Just remember, Semper Gumbi - always be flexible!
- 02-12-2012 #3
- Join Date
- Feb 2012
Thanks for the insightful reply! I'm using the ZFS kernel modules (zfs#on#linux.#com, remove the hashes). I thought these would give better performance than FUSE, because it's in the kernel. Here's a post saying it's good to disable the ZFS cache for FUSE http#:#//groups#.google.#com/#group/zfs-fuse/browse_thread/thread/d4c5a30f28059317 . Of course, that means that the OS takes care of the caching, so it's maybe not that bad.
If LVM software raid really does integrity protection, that would be absolutely fantastic. I fear that it doesn't protect against silent corruption though, only failed reads. Silent corruption is when the drive returns some data without error, but the data is wrong. I have yet to see silent corruption due to bit rot, but like I said, it can happen due to hardware failure. Anyway, I will read up on Linux software raid and see how the protections are. Maybe there is somthing like that in the encryption layer as well, there was on FreeBSD.

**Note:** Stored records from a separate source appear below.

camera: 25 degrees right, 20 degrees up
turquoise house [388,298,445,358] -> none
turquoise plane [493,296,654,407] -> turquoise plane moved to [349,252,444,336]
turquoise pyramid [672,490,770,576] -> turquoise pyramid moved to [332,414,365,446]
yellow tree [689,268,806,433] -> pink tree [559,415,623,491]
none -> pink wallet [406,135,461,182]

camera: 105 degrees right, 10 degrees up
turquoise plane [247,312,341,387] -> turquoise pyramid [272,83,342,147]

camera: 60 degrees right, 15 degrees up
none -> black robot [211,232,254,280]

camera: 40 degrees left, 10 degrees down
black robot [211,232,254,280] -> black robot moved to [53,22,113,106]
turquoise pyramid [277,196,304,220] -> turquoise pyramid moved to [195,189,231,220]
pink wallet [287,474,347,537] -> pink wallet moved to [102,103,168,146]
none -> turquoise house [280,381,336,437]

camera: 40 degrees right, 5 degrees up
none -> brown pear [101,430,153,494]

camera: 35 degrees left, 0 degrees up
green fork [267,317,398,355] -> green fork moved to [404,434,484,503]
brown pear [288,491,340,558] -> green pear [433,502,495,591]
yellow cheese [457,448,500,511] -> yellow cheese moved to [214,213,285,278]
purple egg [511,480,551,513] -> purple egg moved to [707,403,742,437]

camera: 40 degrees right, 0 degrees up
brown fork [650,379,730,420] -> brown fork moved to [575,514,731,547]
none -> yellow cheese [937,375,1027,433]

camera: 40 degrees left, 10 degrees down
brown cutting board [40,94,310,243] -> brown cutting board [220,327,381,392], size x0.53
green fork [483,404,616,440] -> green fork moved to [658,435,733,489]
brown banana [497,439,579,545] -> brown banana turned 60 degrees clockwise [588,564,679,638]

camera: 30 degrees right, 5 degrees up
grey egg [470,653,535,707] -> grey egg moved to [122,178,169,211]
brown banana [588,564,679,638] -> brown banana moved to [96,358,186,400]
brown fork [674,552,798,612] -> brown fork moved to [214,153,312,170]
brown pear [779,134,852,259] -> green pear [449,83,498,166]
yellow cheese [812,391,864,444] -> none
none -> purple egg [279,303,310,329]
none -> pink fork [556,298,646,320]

Ram caching is great, I have 16 GB and only reboot when I have to. Don't think the ssd does a lot.
Interesting points about performance. I can't believe you are only getting 100 megabits/s of data from your storage array because of storage limitations though. Any crappy USB drive will give you more than 20 megabytes/s, which is more than 200 megabits. Anyway, I only get 19 megabytes/s between my router/server and my desktop, but I think that's a problem with Samba. I do use Sata-3, and I actually had to buy new sata cables twice due to the data corruption thing. I do indeed care most about cached/buffered IO, and it doesn't matter if long reads/writes are at 60 megabytes/s instead of 120.
Edit: I just had a program i wrote blow up and use 8 GB. SSD cache is good to keep the system speedy then...
Last edited by fa2k; 02-12-2012 at 11:53 AM.